Use of genomic DNA control features and predicted operon structure in microarray data analysis: ArrayLeaRNA – a Bayesian approach
- Equal contributors
Institute of Food Research, Norwich, NR4 7UA, UK
BMC Bioinformatics 2007, 8:455 doi:10.1186/1471-2105-8-455Published: 19 November 2007
Microarrays are widely used for the study of gene expression; however deciding on whether observed differences in expression are significant remains a challenge.

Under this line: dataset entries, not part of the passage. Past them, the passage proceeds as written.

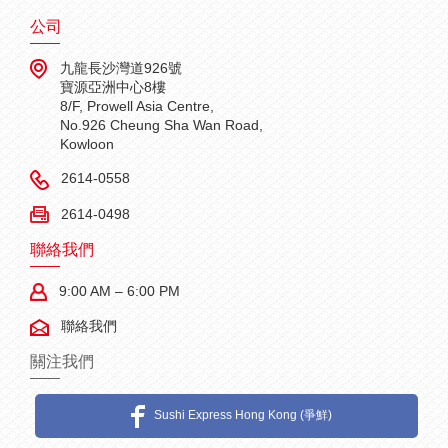
公司
九龍長沙灣道926號
寶源亞洲中心8樓
8/F, Prowell Asia Centre,
No.926 Cheung Sha Wan Road,
Kowloon
2614-0558
2614-0498
聯絡我們
9:00 AM – 6:00 PM
聯絡我們
關注我們
Sushi Express Hong Kong (爭鮮)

A computing tool (ArrayLeaRNA) has been developed for gene expression analysis. It implements a Bayesian approach which is based on the Gumbel distribution and uses printed genomic DNA control features for normalization and for estimation of the parameters of the Bayesian model and prior knowledge from predicted operon structure. The method is compared with two other approaches: the classical LOWESS normalization followed by a two fold cut-off criterion and the OpWise method (Price, et al. 2006. BMC Bioinformatics. 7, 19), a published Bayesian approach also using predicted operon structure. The three methods were compared on experimental datasets with prior knowledge of gene expression. With ArrayLeaRNA, data normalization is carried out according to the genomic features which reflect the results of equally transcribed genes; also the statistical significance of the difference in expression is based on the variability of the equally transcribed genes. The operon information helps the classification of genes with low confidence measurements.

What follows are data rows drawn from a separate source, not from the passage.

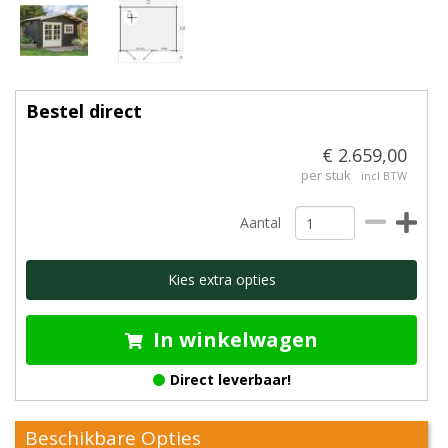
Bestel direct
€ 2.659,00
per stuk
incl BTW
Aantal
Kies extra opties
In winkelwagen
Direct leverbaar!
Beschikbare Opties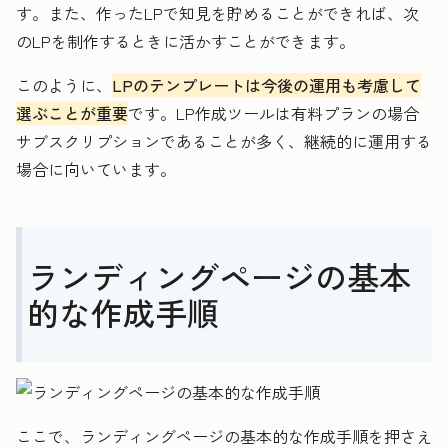
す。また、作ったLPで知見を貯めることができれば、次
のLPを制作するときに活かすことができます。
このように、
LPのテンプレートは今後の運用も考慮して
選ぶことが重要
です。LP作成ツールは有料プランの場合
サブスクリプションであることが多く、継続的に運用する
場合に向いています。
ランディングページの基本
的な作成手順
ここで、ランディングページの基本的な作成手順を押さえ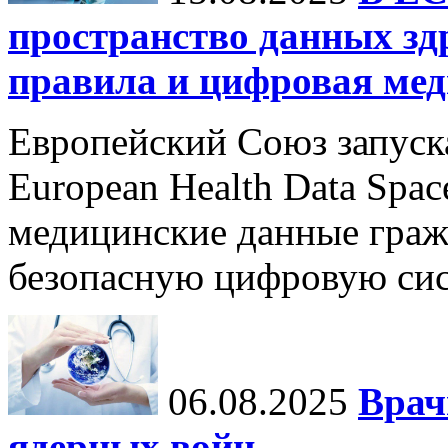
пространство данных зд
правила и цифровая мед
Европейский Союз запуск
European Health Data Spa
медицинские данные граж
безопасную цифровую сис
06.08.2025
Врач
ядерных войн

We have introduced a novel Bayesian model and demonstrated that it is a robust method for analysing microarray expression profiles. ArrayLeaRNA showed a considerable improvement in data normalization, in the estimation of the experimental variability intrinsic to each hybridization and in the establishment of a clear boundary between non-changing and differentially expressed genes. The method is applicable to data derived from hybridizations of labelled cDNA samples as well as from hybridizations of labelled cDNA with genomic DNA and can be used for the analysis of datasets where differentially regulated genes predominate.